Yönergeler |
1. Yargıtay kararı metnine göre, kararın temyiz yoluyla incelenmesini kim istemiş?
2. Yargıtay kararını anlatan metni, son cümlesinden sonra gelecek şekilde devam ettirin.

Yargıtay Kararı 15. Hukuk Dairesi 2018/3737 E. 2019/165 K. 15.01.2019 T.

YARGITAY KARARI
DAİRE : 15. Hukuk Dairesi
ESAS NO : 2018/3737
KARAR NO : 2019/165
KARAR TARİHİ : 15.01.2019

Mahkemesi : Bölge Adliye Mahkemesi 11. Hukuk Dairesi

Yukarıda tarih ve numarası yazılı olan Bölge Adliye Mahkemesi Hukuk Dairesi’nce verilen kararın temyizen tetkiki davalı vekili tarafından istenmiş ve temyiz dilekçesinin süresi içinde verildiği anlaşılmış olmakla dosyadaki kağıtlar okundu gereği konuşulup düşünüldü:

– K A R A R –

Dava, ticari makinenin satımı ve montajını konu alan eser sözleşmesinden kaynaklanan bakiye iş bedeli alacağının tahsili için başlatılan icra takibine yapılan itirazın iptâli, takibin devamı ve %20 icra inkâr tazminatı tayini istemine ilişkindir.

Veri Kesiti |
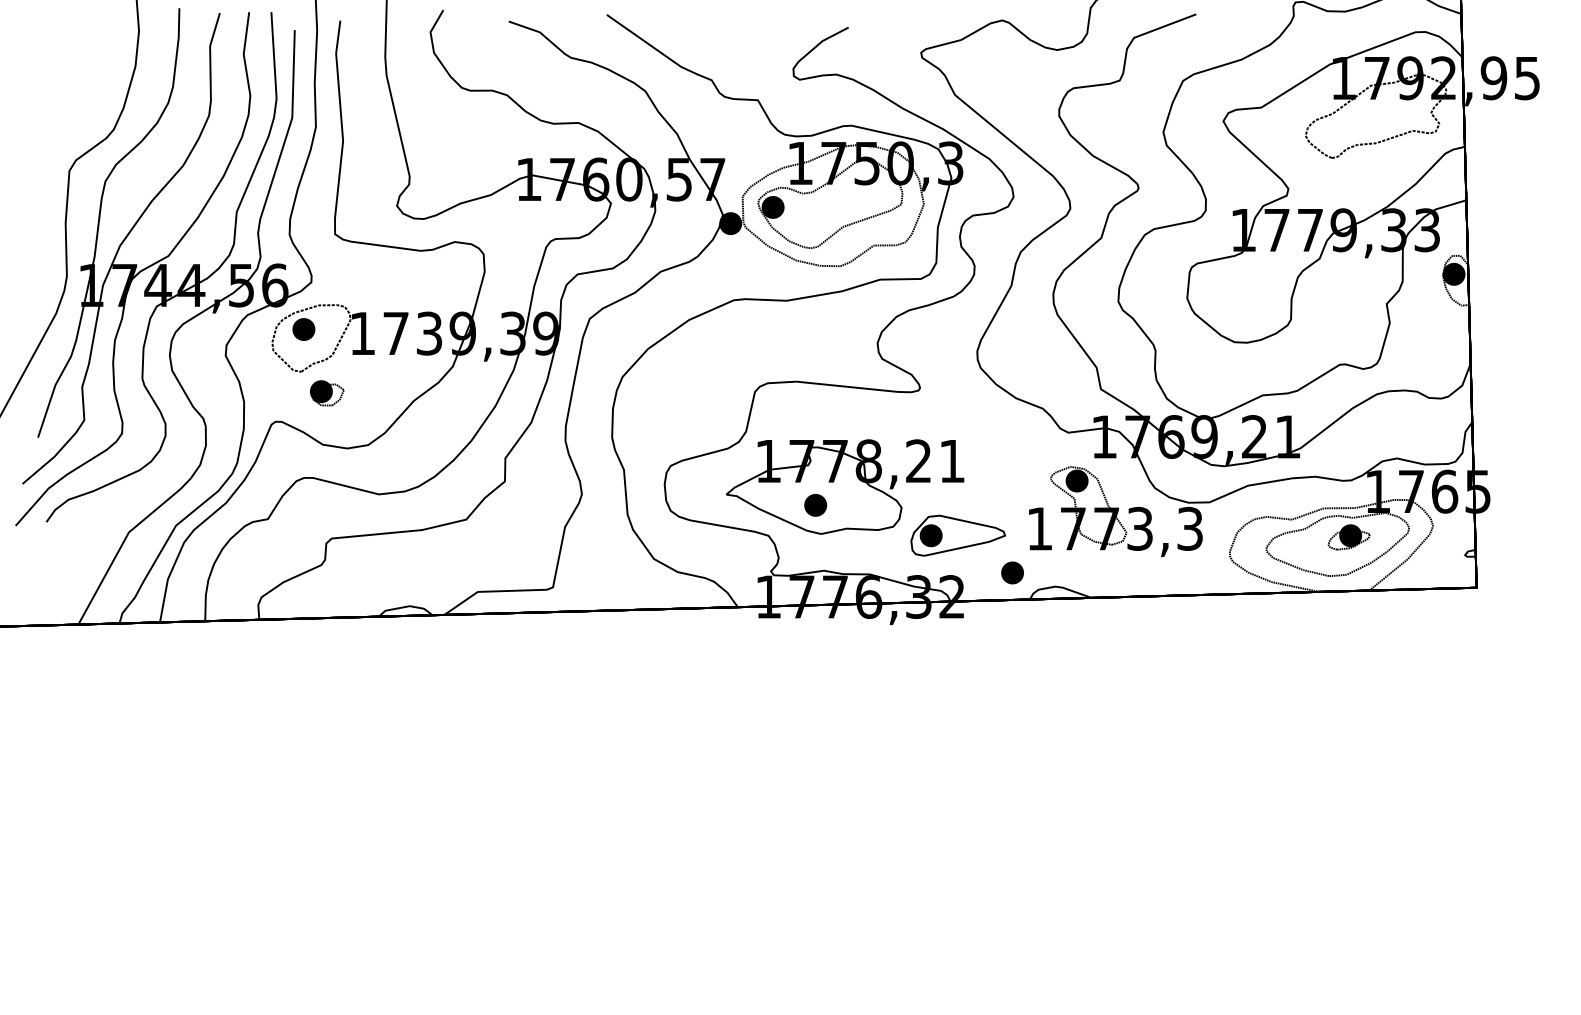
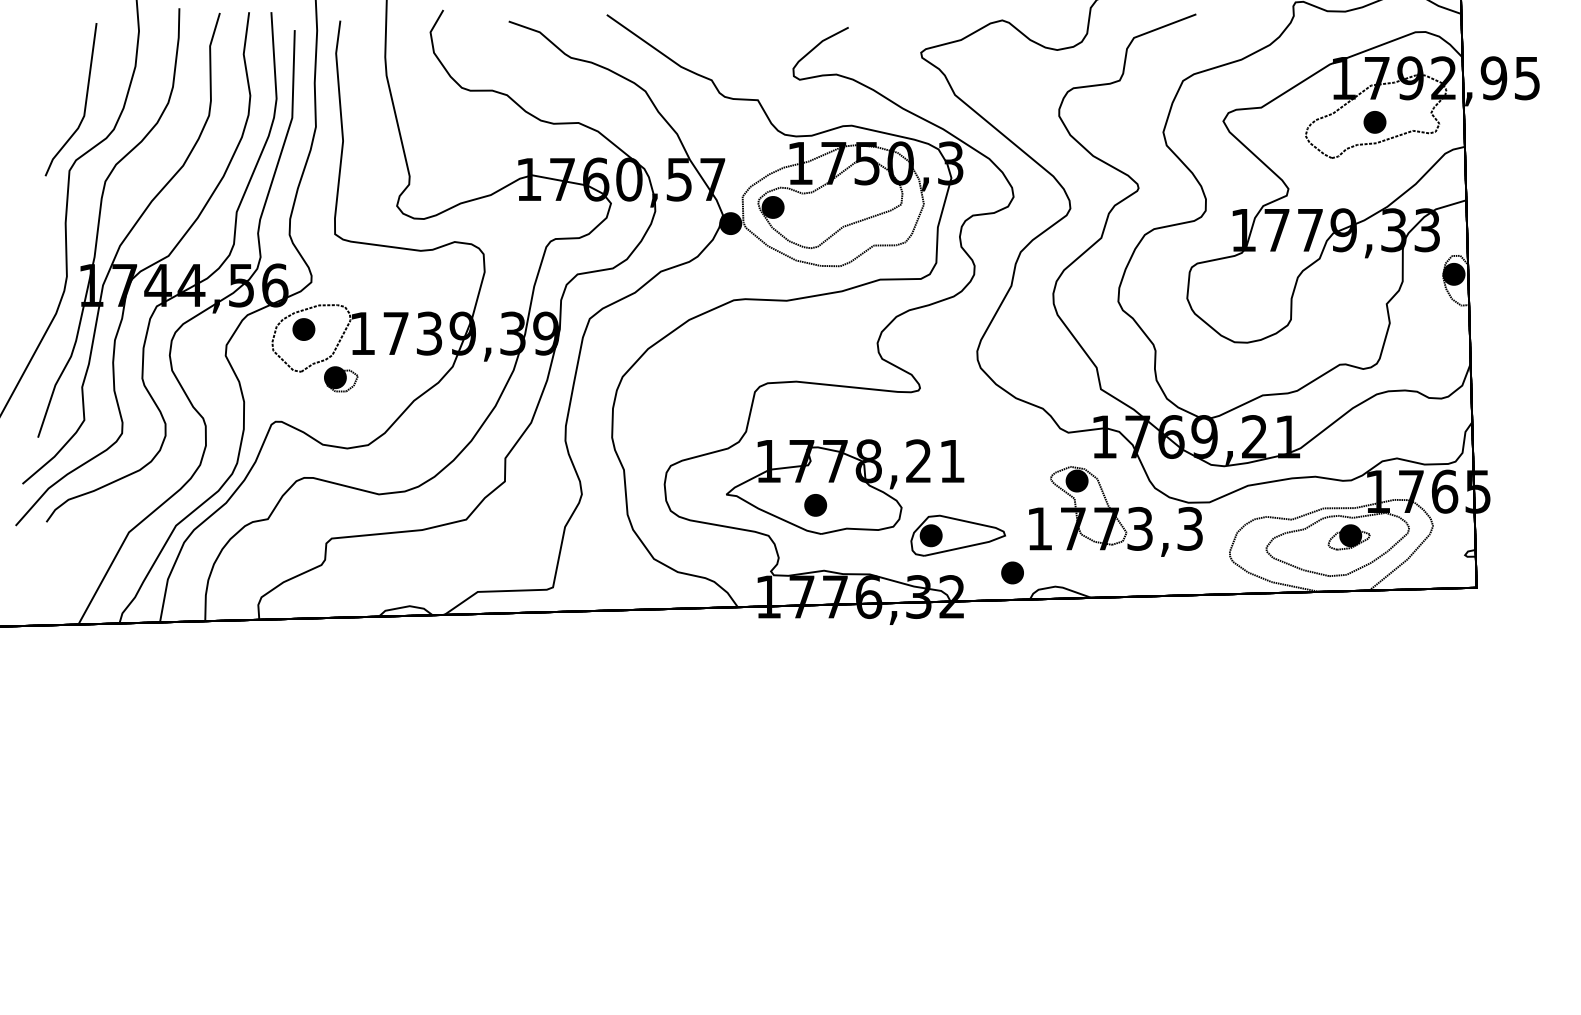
part at (84, 104): none -> present
part at (1374, 122): none -> present
part at (327, 393) position: (327, 393) -> (341, 379)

Alıştırma Sonuçları |
1. Davalı vekili.

2.
Davacı vekili, taraflar arasında tüm aksam ve parçalarıyla demonte vaziyette 107.500,00 TL bedelli paketleme ünitesine ilişkin sözleşme imzalandığını ve 09.05.2011 tarihli ve 245273 seri nolu fatura düzenlenerek dava konusu ünitenin çalışır vaziyette davalıya teslim edildiğini, ancak davalı tarafından yapılan 10.000,00 TL’lik ödeme dışında başkaca ödeme yapılmadığını, ayrıca davalının sözleşme dışı yapım talep etmesi üzerine 20.000 € ek bedelle besleme bantlarının yapıldığını ve çalışır vaziyette davalıya teslim edildiğini, alacaklarının tahsili amacı ile … 2. İcra Müdürlüğü’nün 2013/5690 Esas sayılı dosyası ile 75.000,00 USD bedelli faturaya istinaden icra takibi başlattıklarını, davalının itirazı üzerine takibin durduğunu beyan ederek itirazın iptali ile takibin devamına ve %20 icra inkâr tazminatına karar verilmesini talep ve dava etmiştir.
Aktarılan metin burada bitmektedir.